At the equivalence point, the pH is determined by the ammonium ion's ability to hydrolyze to form NH3 and H+. Beyond the equivalence point, the pH of the solution is dictated by the concentration of excess HCl, turning the solution acidic.

Equivalence Point

The equivalence point in a titration is the moment when the number of moles of the titrant added equals the number of moles of substance present in the solution being titrated—in this case, when the moles of HCl equal the moles of NH3.

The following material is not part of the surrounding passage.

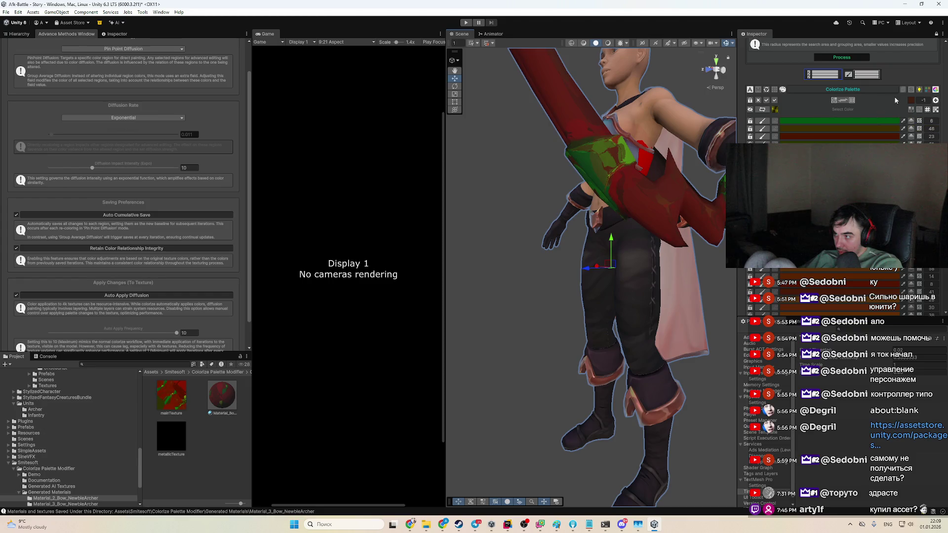
Step: Eyedrop the bow's red as the selection colour and darken the region toward deep green
{"action": "left_click", "coordinate": [911, 101]}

For ammonia titration with hydrochloric acid, the equivalence point typically occurs at a pH less than 7 because NH4+ (the conjugate acid of NH3) is a weak acid and can slightly dissociate to form H+ ions, which lowers the pH of the solution.

Finding the equivalence point is vital as it provides valuable information needed to determine the original concentration of the substance being titrated, in this case, NH3, and is often determined using a pH meter or an indicator that changes color at a specific pH range.

Buffer Solution pH Calculation

A buffer solution is one that can resist changes in pH upon the addition of small amounts of acid or base. During the titration of NH3 with HCl, before reaching the equivalence point, the mixture acts as a buffer because it contains significant amounts of both NH3 and its conjugate acid, NH4+.

The pH of a buffer can be calculated using the Henderson-Hasselbalch equation for basic buffers: \[ \text{pH} = \text{pKb} + \log\left(\frac{\text{[base]}}{\text{[conjugate acid]}}\right) \] where [base] is the concentration of NH3 and [conjugate acid] is the concentration of NH4+. By calculating the ratio of these two species at any point during the titration prior to the equivalence point, one can determine the pH of the buffer solution. This calculation is helpful when working with systems that need to maintain a relatively constant pH, such as biological systems or certain industrial processes.